WHAT YOU HAVE TO DO:
Could you filter the records below and keep only the lines with the word "Coby"?

····················

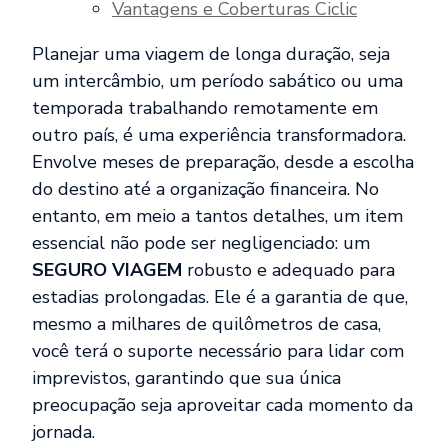
Vantagens e Coberturas Ciclic
Planejar uma viagem de longa duração, seja
um intercâmbio, um período sabático ou uma
temporada trabalhando remotamente em
outro país, é uma experiência transformadora.
Envolve meses de preparação, desde a escolha
do destino até a organização financeira. No
entanto, em meio a tantos detalhes, um item
essencial não pode ser negligenciado: um
SEGURO VIAGEM
robusto e adequado para
estadias prolongadas. Ele é a garantia de que,
mesmo a milhares de quilômetros de casa,
você terá o suporte necessário para lidar com
imprevistos, garantindo que sua única
preocupação seja aproveitar cada momento da
jornada.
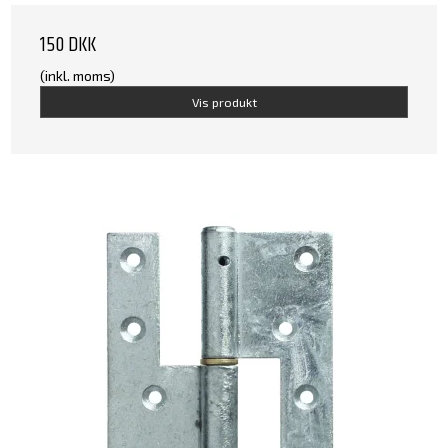
150 DKK
(inkl. moms)
Vis produkt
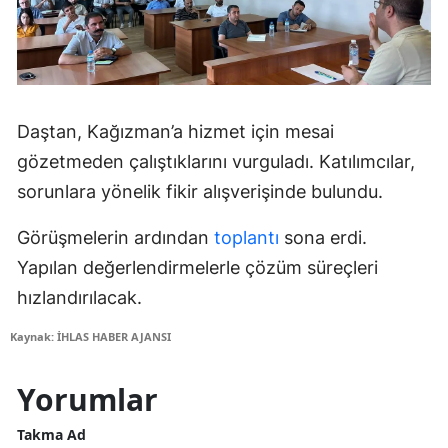
Daştan, Kağızman’a hizmet için mesai
gözetmeden çalıştıklarını vurguladı. Katılımcılar,
sorunlara yönelik fikir alışverişinde bulundu.
Görüşmelerin ardından
toplantı
sona erdi.
Yapılan değerlendirmelerle çözüm süreçleri
hızlandırılacak.
Kaynak: İHLAS HABER AJANSI
Yorumlar
Takma Ad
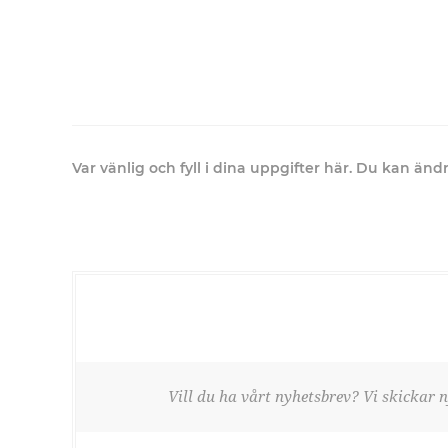
Var vänlig och fyll i dina uppgifter här. Du kan än
Vill du ha vårt nyhetsbrev? Vi skickar n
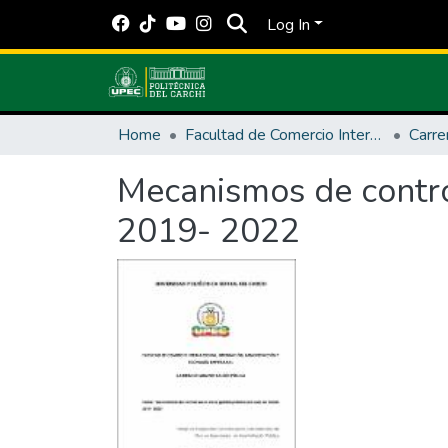
Log In
Home
Facultad de Comercio Internacional, Integración, Administración y Economía Empresarial
Mecanismos de contro
2019- 2022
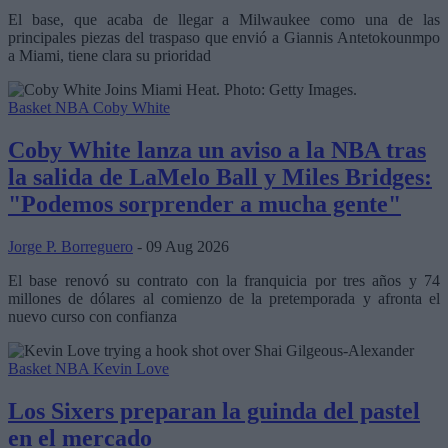
El base, que acaba de llegar a Milwaukee como una de las
principales piezas del traspaso que envió a Giannis Antetokounmpo
a Miami, tiene clara su prioridad
Basket NBA
Coby White
Coby White lanza un aviso a la NBA tras
la salida de LaMelo Ball y Miles Bridges:
"Podemos sorprender a mucha gente"
Jorge P. Borreguero
- 09 Aug 2026
El base renovó su contrato con la franquicia por tres años y 74
millones de dólares al comienzo de la pretemporada y afronta el
nuevo curso con confianza
Basket NBA
Kevin Love
Los Sixers preparan la guinda del pastel
en el mercado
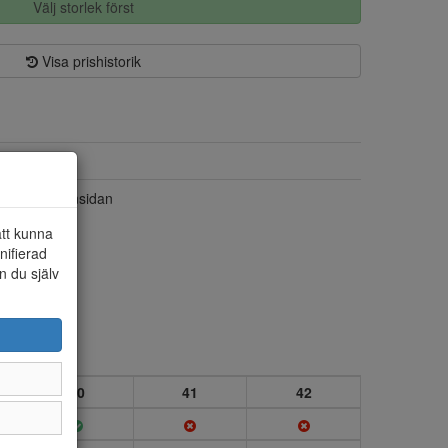
Välj storlek först
Visa prishistorik
Mocka textil
Dragkedja insidan
att kunna
nifierad
n du själv
40
41
42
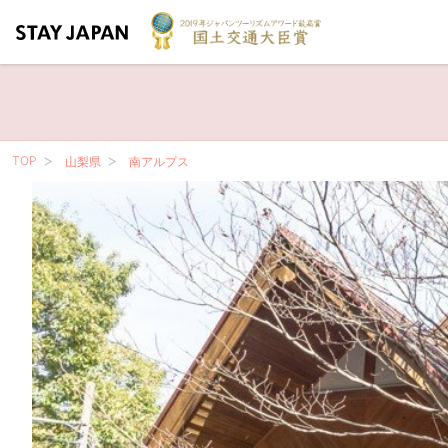
TOP
山梨県
南アルプス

····················

TASK ANSWER:
Coby White
Coby White lanza un aviso a la NBA tras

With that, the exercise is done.